Schnell wird klar, was in der UISG den Ton angibt: die Sozialarbeit der Kirche. Diese habe Franziskus in besonderer Weise gefördert, so der Tenor. Sr. Barron ließ keinen Zweifel daran: Sie forderte ihre Mitschwestern auf, „der Vision von Franziskus von einer Kirche, die allen gehört, verpflichtet zu bleiben“. Die UISG-Führung will die bergoglianische Kirche für „Todos, todos, todos“. Was übersetzt besagen will: Wie Franziskus, so Barron, sollten die Ordensfrauen „es wagen, von einer Zukunft zu träumen, die Gottes grenzenlose Liebe widerspiegelt“.

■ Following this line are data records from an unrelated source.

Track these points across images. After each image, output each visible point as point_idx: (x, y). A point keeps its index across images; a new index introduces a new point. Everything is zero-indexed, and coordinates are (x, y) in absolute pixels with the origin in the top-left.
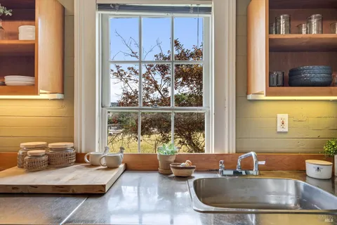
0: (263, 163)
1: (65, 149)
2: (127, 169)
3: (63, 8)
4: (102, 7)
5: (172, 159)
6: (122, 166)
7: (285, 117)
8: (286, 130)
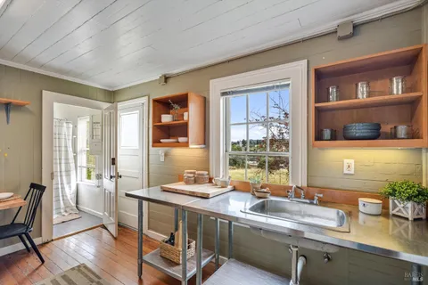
0: (321, 195)
1: (203, 175)
2: (234, 189)
3: (205, 98)
4: (224, 94)
5: (259, 186)
6: (230, 187)
7: (352, 162)
8: (352, 172)
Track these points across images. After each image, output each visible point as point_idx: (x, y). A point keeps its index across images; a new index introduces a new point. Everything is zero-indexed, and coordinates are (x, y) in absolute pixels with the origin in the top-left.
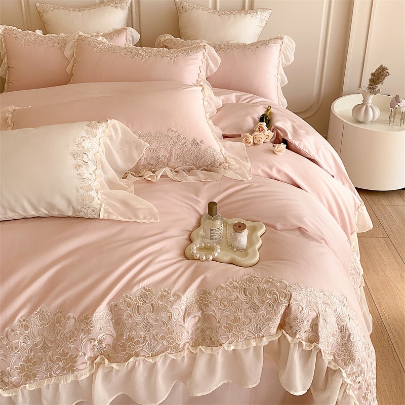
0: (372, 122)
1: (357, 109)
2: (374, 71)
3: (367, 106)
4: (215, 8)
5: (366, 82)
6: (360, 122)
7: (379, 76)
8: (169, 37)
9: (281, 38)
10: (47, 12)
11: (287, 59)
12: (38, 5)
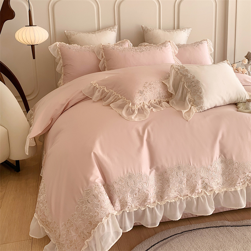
3: (248, 71)
4: (160, 28)
9: (206, 40)
10: (73, 35)
12: (65, 31)
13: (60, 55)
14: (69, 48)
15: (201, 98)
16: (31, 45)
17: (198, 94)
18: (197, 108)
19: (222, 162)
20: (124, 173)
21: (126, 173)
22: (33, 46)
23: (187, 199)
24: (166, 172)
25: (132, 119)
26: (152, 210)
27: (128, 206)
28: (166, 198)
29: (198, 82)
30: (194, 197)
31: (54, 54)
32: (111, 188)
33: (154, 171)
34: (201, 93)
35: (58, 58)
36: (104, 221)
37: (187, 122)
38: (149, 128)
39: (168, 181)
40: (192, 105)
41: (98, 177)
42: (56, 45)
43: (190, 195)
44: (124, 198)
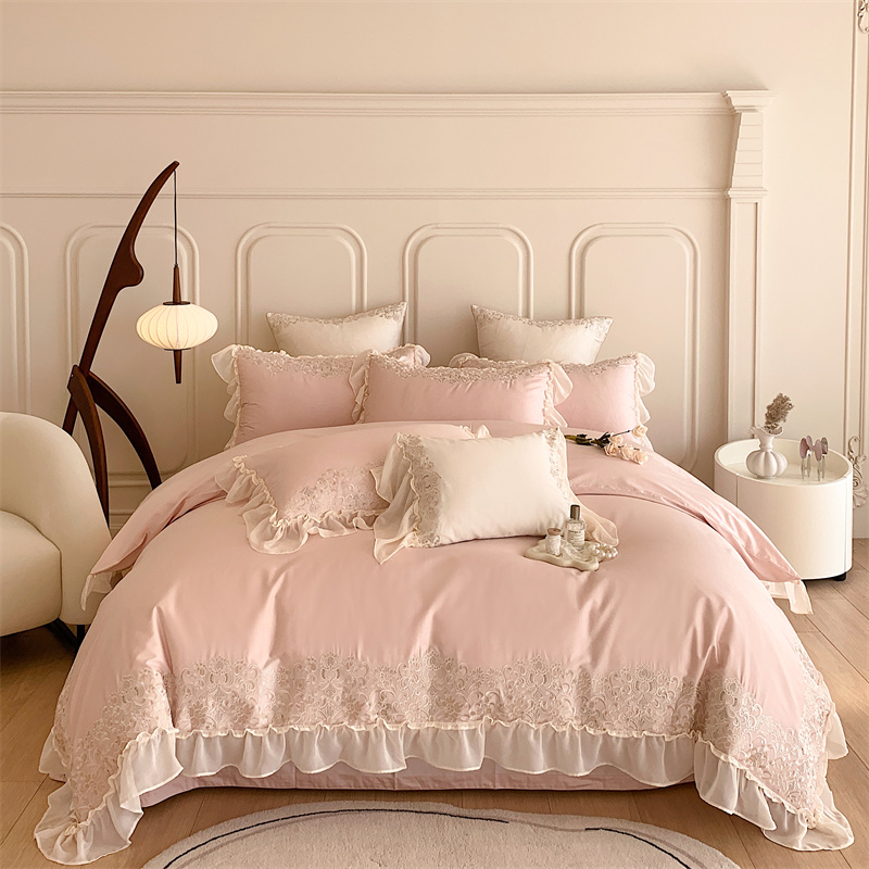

Die Schwerpunkte der ersten Arbeitssitzung gestern waren ganz bergoglianisch geprägt: Es ging um Migration, Klimawandel, ökonomische Ungleichheit und Kriege. In diesem Sinne erfolgten gezielte Wortmeldungen, um der „Hoffnung“ Ausdruck zu verleihen, daß der nächste Papst das Erbe von Franziskus fortsetzen wird.
Eine Schwester merkte in ihrer Wortmeldung an, daß es selbst in Afrika, einem Kontinent, auf dem die katholische Kirche stark wächst, einen Rückgang der Ordensberufungen gebe, was Anlaß zu „großer Zukunftssorge“ sei.
Die UISG-Führung tritt als Pressure Group für eine progressive Agenda auf. Darin wird sie von einem Teil der Römischen Kurie unterstützt, während ihr AP internationale Aufmerksamkeit verschafft.